Little People, Big Terrorists? NYPD Connects The Dots.

Not one midget was killed on 9-11 <——click here.

“We just don’t think that midgets should be down here trying to do what normal people do,” said New York City subway patrolman John Brady as he kicked a midget dressed as Michael Jackson in New York Penn Station. 

 “It’s an insult to Michael Jackson and people of average height  and to all the people from five foot two to six feet seven who got killed on 9-11.  We don’t even want the mayor down here cause he’s only five-one, but Michael J. Fox is okay because he has Parkinson’s. ”

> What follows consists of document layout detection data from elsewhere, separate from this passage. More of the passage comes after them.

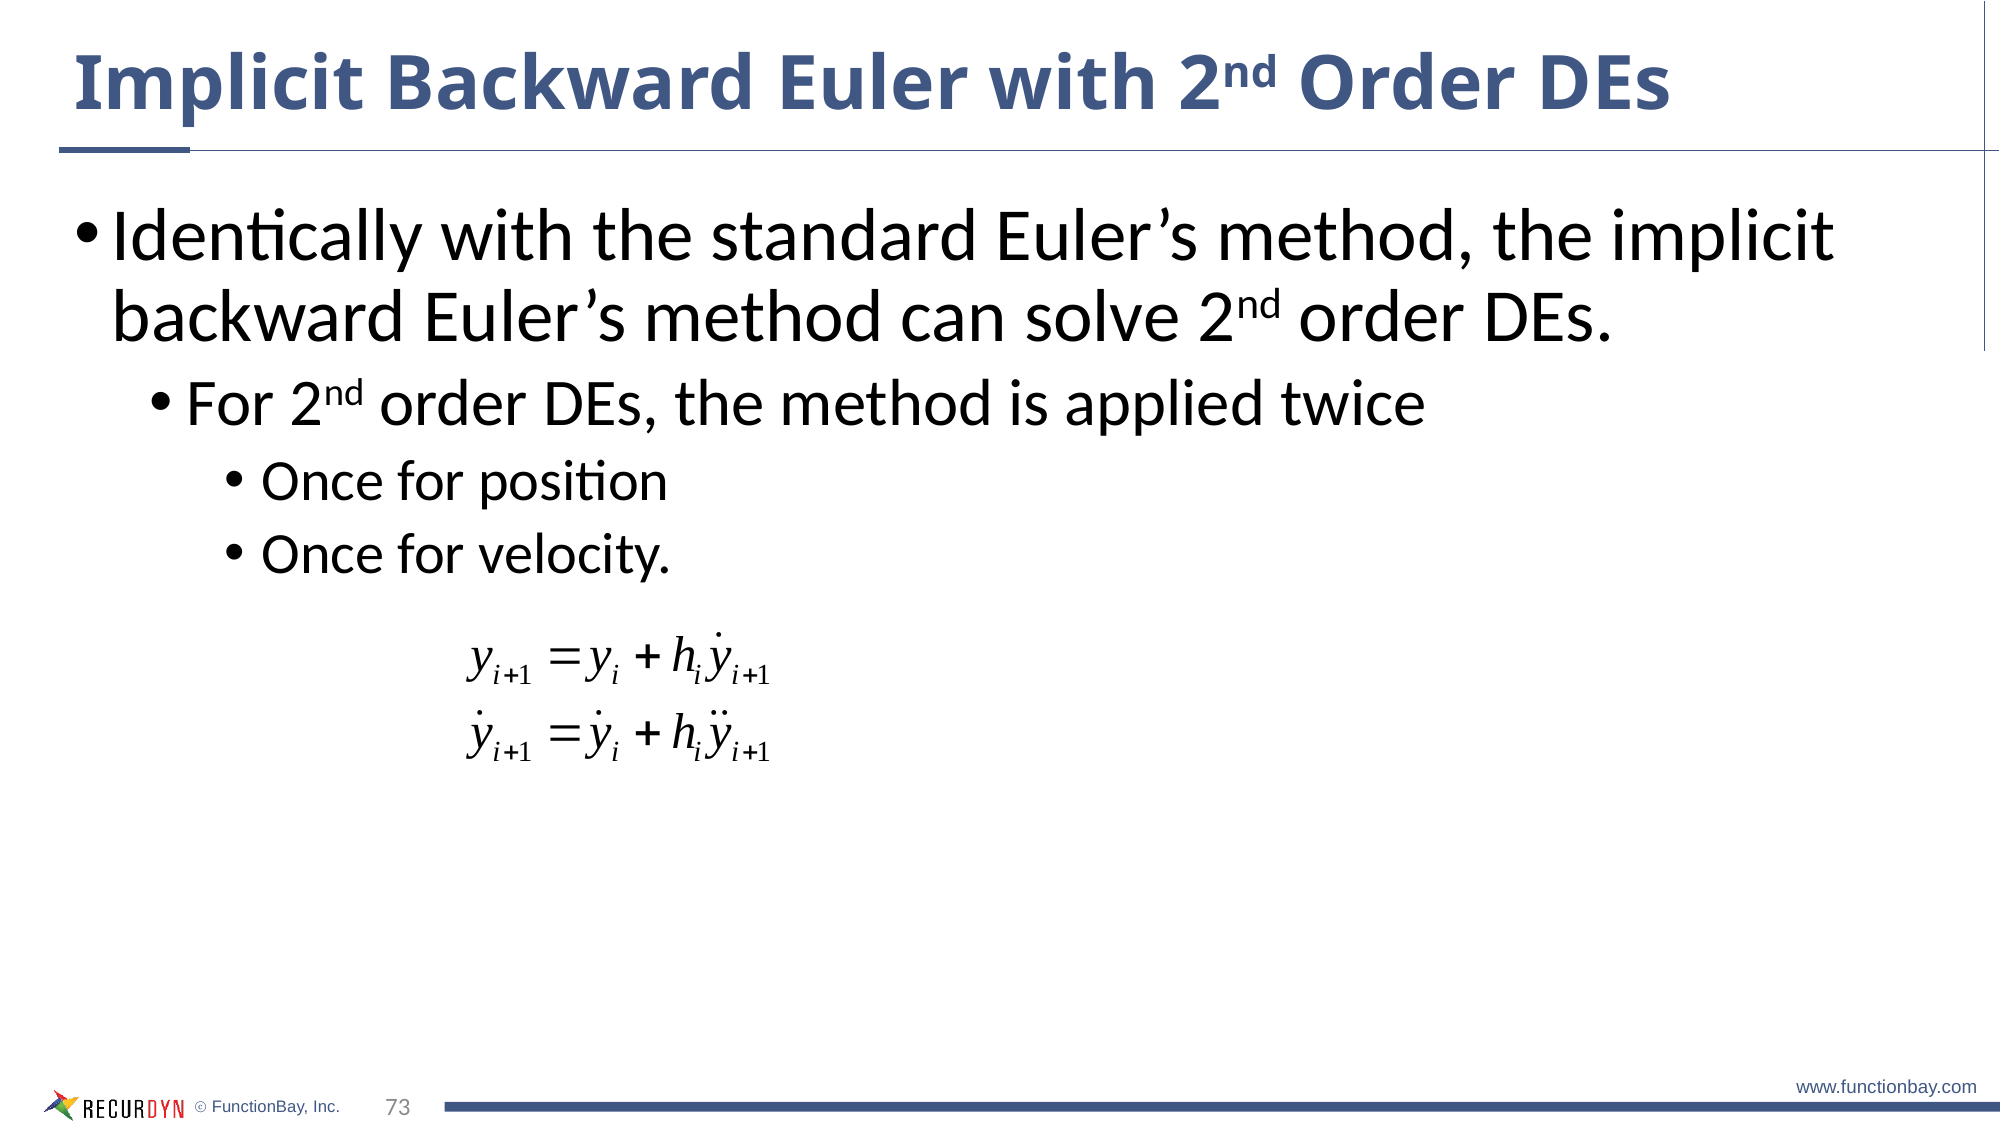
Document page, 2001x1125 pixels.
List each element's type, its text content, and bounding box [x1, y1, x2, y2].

picture [43, 1090, 186, 1121]
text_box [455, 620, 780, 777]
list Identically with the standard Euler’s method, the implicit backward Euler’s method can solve 2nd order DEs. For 2nd order DEs, the method is applied twice Once for position Once for velocity. [59, 188, 1937, 1014]
title Implicit Backward Euler with 2nd Order DEs [59, 11, 1785, 160]
slide_number 73 [359, 1075, 437, 1125]
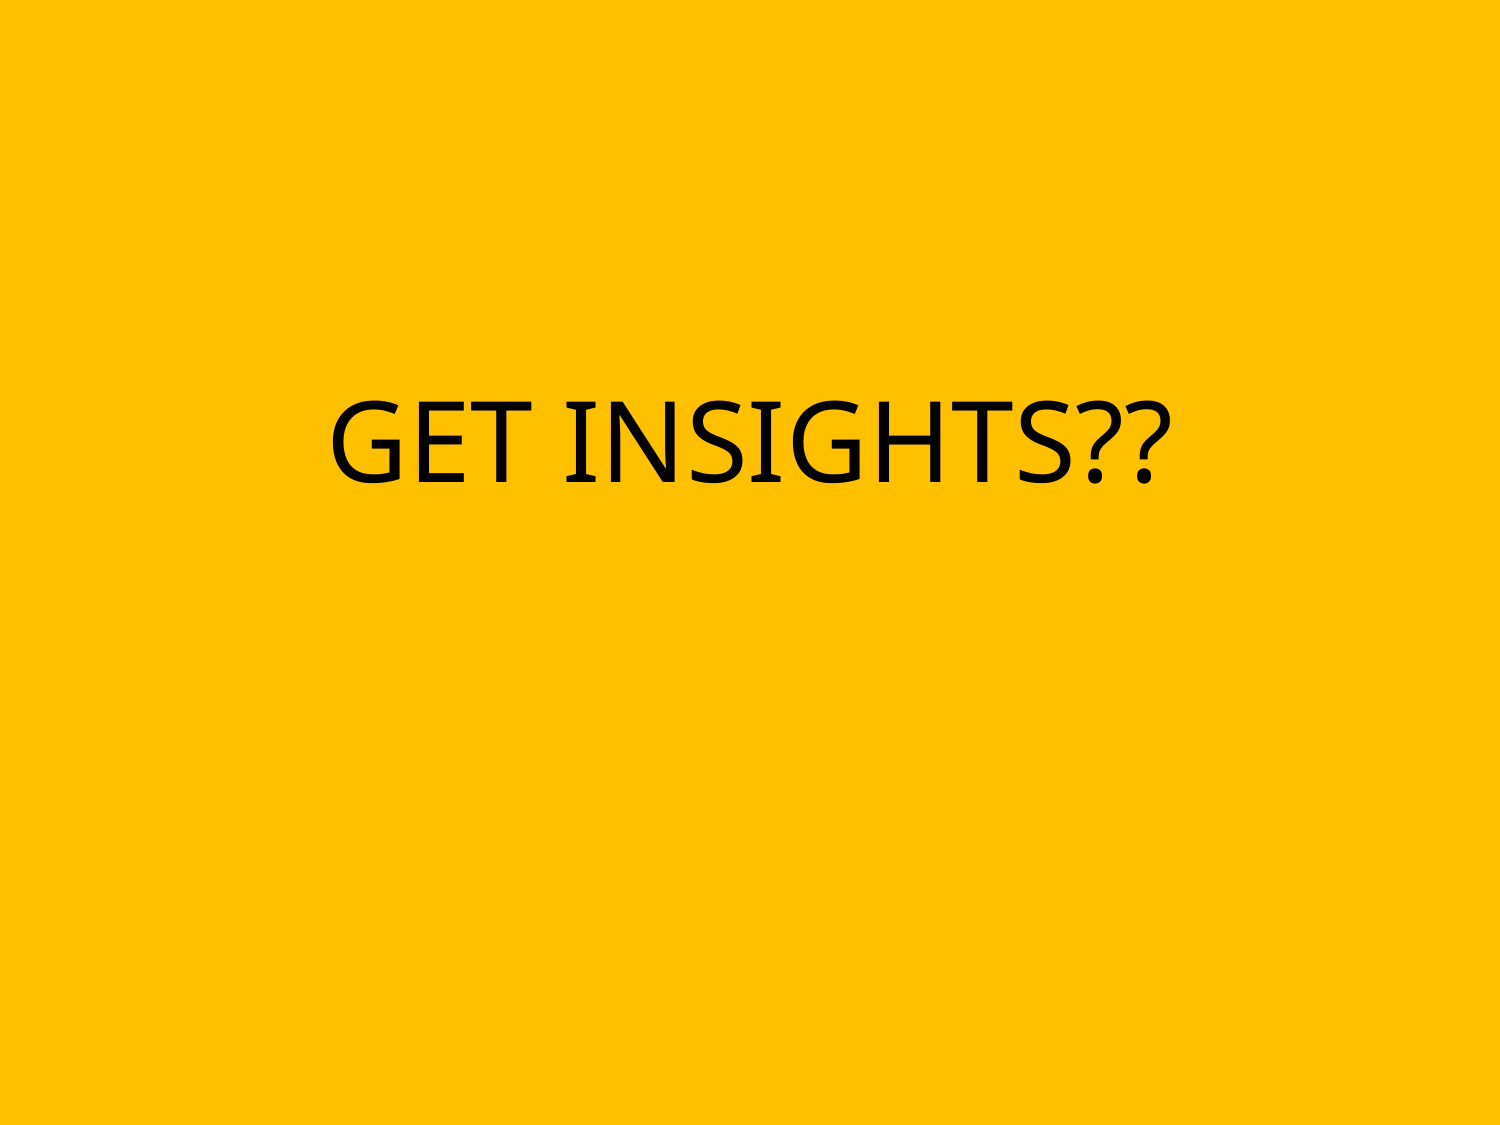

This kind of midget hatred is not indigenous to New York City alone.  Last year a midget Micheal Jackson impersonator was beaten and robbed in Gateshead, England in what was deemed to be a random act of violence.

The hatred in New York, however,  is rooted in the little known fact that has haunted tri-state metropolitan midgets since 9-11 -the tragic day that changed all of our lives forever.  It seems that not one midget or dwarf was killed on 9-11, and that has conspiracy theorists wondering and city officials on edge when they see little people putting on a show in the subway. 

“These little bastards get away with all kinds of shit,”  said one loudmouthed New Yorker.  “You’se wanna find Osam Bin Laden then you’se should look in Munchkinland cause midgets are hiding him.  Not one fuckin midget got killed on 9-11 — not one!”

Another New York woman was less mouthy but still fearful.

“I just want to go home peacefully  and watch Moonstruck,” said Connie Vermiglia of Bensonhurst.  “I mean Cher did such a great Brooklyn accent.  It was unique — you don’t even hear that accent that’s how unique it was.  But now when I get home, even if Monnstruck has me distracted, I still wonder if there is a midget hiding under my bed.  It’s very disturbing to me because I’m a widow twenty-seven years now.”

So poor little Midget Michael Jackson will have to move on to another town — a town where his genius is appreciated.

“I used to be afraid that I would be trampled to death after a Bon Jovi concert let out,” said Midget Michael Jackson.  “Now people are accusing me of plotting to blow up the world.  I don’t want to hurt anyone.  All I want to do is moonwalk and grab my nutsack. ” 

He may be telling the truth, but it’s the dangers of what might hiding in the oversized nutsack that one so often finds on midgets and dwarfs.  Even at Disney theme parks the world over, security guards are keeping a sharp look out for terror midgets pretending to be street performers.

“I was walking my beat at Epcot,” said an unidentified undercover agent for Disney. “So  I grabbed this midget performer who was trying to hump Minnie Mouse with his huge ballsack and this little fucker gets all pissed off at me . He starts to resist and he says to me, ‘I’m not happy” so I say to him, ‘then which one are you.’  It’s stuff like that — I mean you get confused because of Snow White.   They even have zombies out there.

The CIA is not issuing any statements but it is a fact that not one midget or dwarf was killed on 9-11 yet in New York, all one sees are midgets.  It’s food for thought, and we at TheDamienZone.com prefer to say “BEAT IT” to these little fuckers who are secretly trying to kill us.